The work I have been engaged in over the last five decade has demonstrated to me of analyzing the ways in which the social policies that states adopt are impacted by the unacknowledged, yet highly influential, ideological systems that can have highly determinative effects on what courses of actions state elites support and what types of actions they are likely to reject. Thus far I have edited two collections of essays, which take up this general theme. The first, entitled Postmodernism, Postcoloniality, and African Studies (Africa World Press 2003) includes my essay "Could the ‘Post' in Post-Apartheid be the ‘Post' in Postcolonial: Language, Ideology, and Class Struggle." The essay explores the issue of how imperatives of the global economic order have had a clear and decisive impact on how discourses like ‘freedom', ‘democracy', and ‘human-rights' are being re-articulated by the post-apartheid regime.
My co-author Reitu Mabokela and I completed another edited volume entitled Hear Our Voices: Race, Gender and the Status of Black South African Women in the Academy (UNISA: 2004).
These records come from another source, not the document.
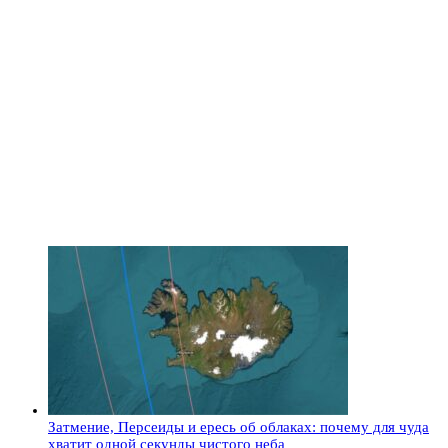
Затмение, Персеиды и ересь об облаках: почему для чуда
хватит одной секунды чистого неба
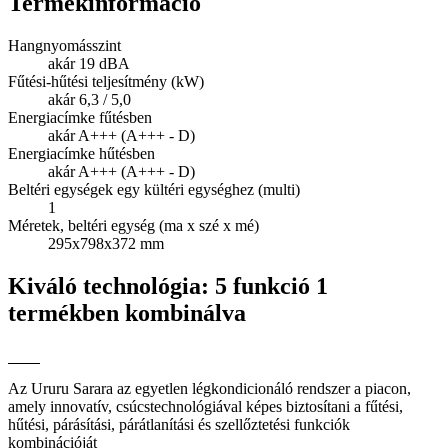
Termékinformáció
Hangnyomásszint
akár 19 dBA
Fűtési-hűtési teljesítmény (kW)
akár 6,3 / 5,0
Energiacímke fűtésben
akár A+++ (A+++ - D)
Energiacímke hűtésben
akár A+++ (A+++ - D)
Beltéri egységek egy kültéri egységhez (multi)
1
Méretek, beltéri egység (ma x szé x mé)
295x798x372 mm
Kiváló technológia: 5 funkció 1
termékben kombinálva
Az Ururu Sarara az egyetlen légkondicionáló rendszer a piacon,
amely innovatív, csúcstechnológiával képes biztosítani a fűtési,
hűtési, párásítási, párátlanítási és szellőztetési funkciók
kombinációját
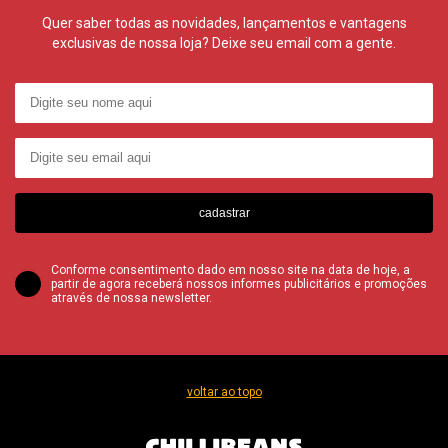
Quer saber todas as novidades, lançamentos e vantagens
exclusivas de nossa loja? Deixe seu email com a gente.
cadastrar
Conforme consentimento dado em nosso site na data de hoje, a
partir de agora receberá nossos informes publicitários e promoções
através de nossa newsletter.
voltar ao topo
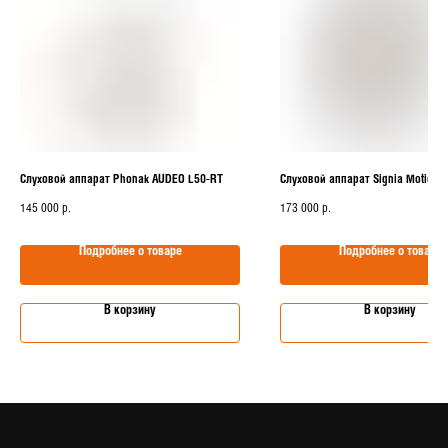
Слуховой аппарат Phonak AUDEO L50-RT
Слуховой аппарат Signia Motion S
145 000
173 000
р.
р.
Подробнее о товаре
Подробнее о товаре
В корзину
В корзину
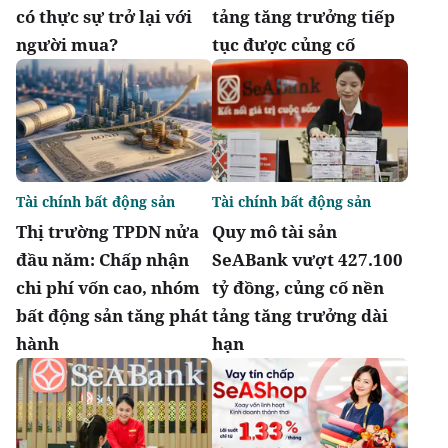
có thực sự trở lại với
tảng tăng trưởng tiếp
người mua?
tục được củng cố
Tài chính bất động sản
Tài chính bất động sản
Thị trường TPDN nửa
Quy mô tài sản
đầu năm: Chấp nhận
SeABank vượt 427.100
chi phí vốn cao, nhóm
tỷ đồng, củng cố nền
bất động sản tăng phát
tảng tăng trưởng dài
hành
hạn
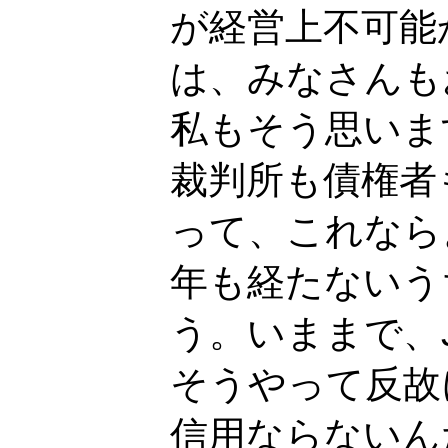
が経営上不可能
は、みなさんも
私もそう思いま
裁判所も債権者
って、これなら
年も経たないう
う。いままで、
そうやって反故
信用ならないん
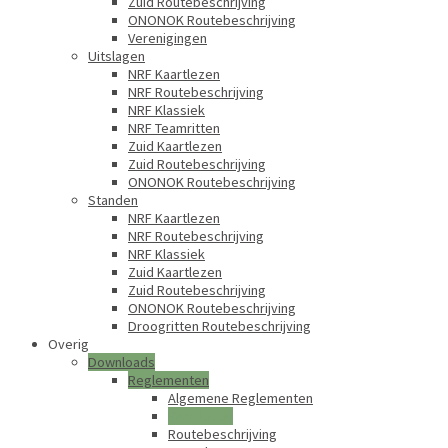
Zuid Routebeschrijving
ONONOK Routebeschrijving
Verenigingen
Uitslagen
NRF Kaartlezen
NRF Routebeschrijving
NRF Klassiek
NRF Teamritten
Zuid Kaartlezen
Zuid Routebeschrijving
ONONOK Routebeschrijving
Standen
NRF Kaartlezen
NRF Routebeschrijving
NRF Klassiek
Zuid Kaartlezen
Zuid Routebeschrijving
ONONOK Routebeschrijving
Droogritten Routebeschrijving
Overig
Downloads
Reglementen
Algemene Reglementen
Kaartlezen
Routebeschrijving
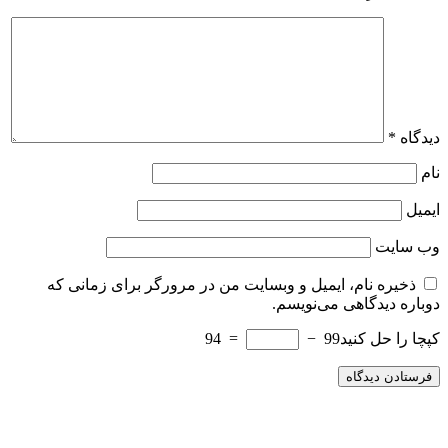
دیدگاه
*
نام
ایمیل
وب‌ سایت
ذخیره نام، ایمیل و وبسایت من در مرورگر برای زمانی که
دوباره دیدگاهی می‌نویسم.
کپچا را حل کنید
99 −
= 94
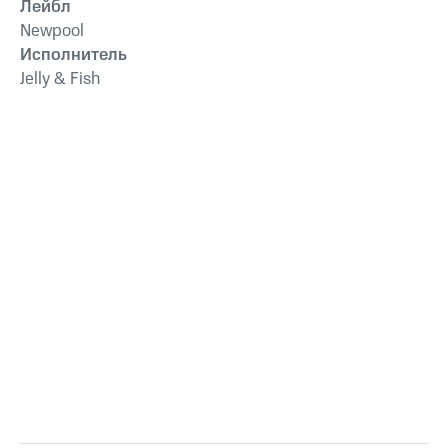
Лейбл
Newpool
Исполнитель
Jelly & Fish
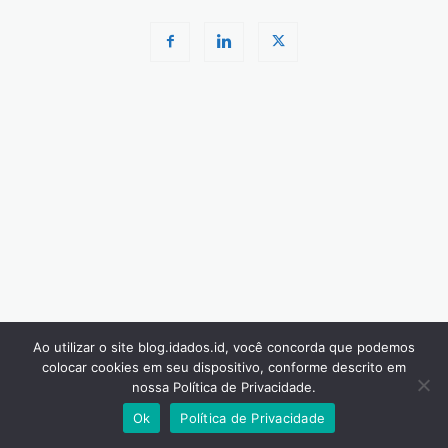
Ao utilizar o site blog.idados.id, você concorda que podemos
colocar cookies em seu dispositivo, conforme descrito em
nossa Política de Privacidade.
Ok
Política de Privacidade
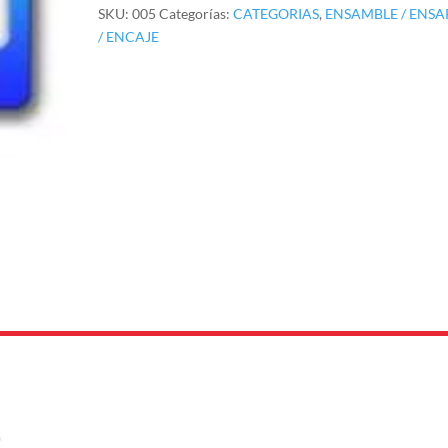
SKU:
005
Categorías:
CATEGORIAS
,
ENSAMBLE / ENSA
/ ENCAJE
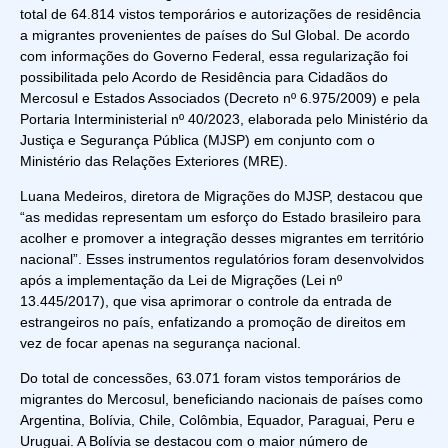
total de 64.814 vistos temporários e autorizações de residência
a migrantes provenientes de países do Sul Global. De acordo
com informações do Governo Federal, essa regularização foi
possibilitada pelo Acordo de Residência para Cidadãos do
Mercosul e Estados Associados (Decreto nº 6.975/2009) e pela
Portaria Interministerial nº 40/2023, elaborada pelo Ministério da
Justiça e Segurança Pública (MJSP) em conjunto com o
Ministério das Relações Exteriores (MRE).
Luana Medeiros, diretora de Migrações do MJSP, destacou que
“as medidas representam um esforço do Estado brasileiro para
acolher e promover a integração desses migrantes em território
nacional”. Esses instrumentos regulatórios foram desenvolvidos
após a implementação da Lei de Migrações (Lei nº
13.445/2017), que visa aprimorar o controle da entrada de
estrangeiros no país, enfatizando a promoção de direitos em
vez de focar apenas na segurança nacional.
Do total de concessões, 63.071 foram vistos temporários de
migrantes do Mercosul, beneficiando nacionais de países como
Argentina, Bolívia, Chile, Colômbia, Equador, Paraguai, Peru e
Uruguai. A Bolívia se destacou com o maior número de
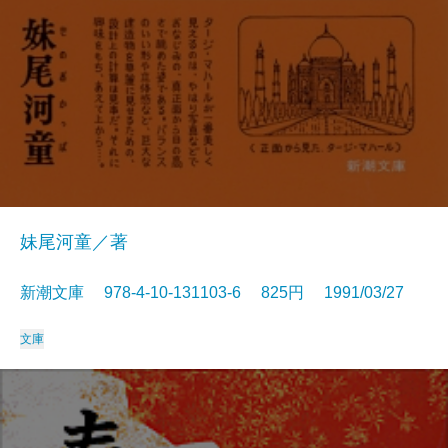
妹尾河童／著
新潮文庫 978-4-10-131103-6 825円 1991/03/27
文庫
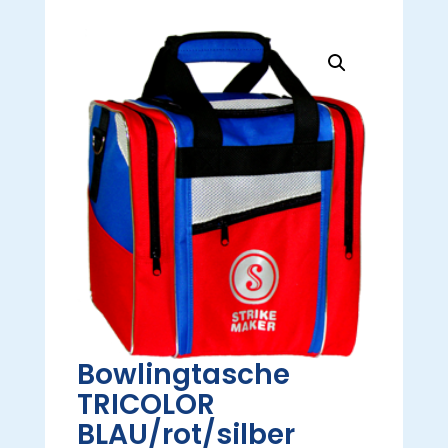
Bowlingtasche
TRICOLOR
BLAU/rot/silber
My essay in the volume, entitled "A Pigment of the Imagination? An Historical Analysis of Race, Subjectivity, Knowledge, and the Image of the Black Intellectual in South Africa" looks at the ways in which unspoken assumptions about the intellectual capabilities of black scholars has influenced the culture of higher education and the evolution of education policy in South Africa, past and present.
In the chapter he contributed to my edited volume Postmodernism, Postcoloniality, and African Studies Paul Zeleza, an African historian, argued that there is a "widespread perception among African scholars based on the continent [that] the popularity of posts in the North have served to widen the intellectual, ideological, and institutional gaps between Africanist researchers based on and outside the Continent" (2003: 27). In order to redress this potentially serious problem, I have consistently published (and reprinted) my articles in journals such as Social Dynamics, Agenda, and the South African Historical Journal (based in South Africa), Chemchemi based at Kenyatta University (Kenya), and the CODESRIA Bulletin (based in Senegal). I have also consistently published work with African presses such as the University of South Africa Press (UNISA) and Africa World Press (based in New Jersey and Eritrea). I am also on the editorial boards of a number of African Journals such as Feminist Africa (based in South Africa) and The African Review of Books (based in Senegal). I have also consistently contributed to the newly emerging effort to develop encyclopedias and textbooks with a distinctively Africanist focus and agenda. To this end I am on the editorial boards (and have also contributed articles to) The Encyclopedia of Twentieth Century African History and The Encyclopedia of South Africa. I also contributed an entry on "Ethnicity and Race" to the textbook Sociology: First South African Edition. The archives, people, and history of Africa have nourished my intellectual lifeblood. In adding to the store of knowledge on and about the continent, I hope to do my part to bridge the gap between Africanist researches based on and outside the Continent.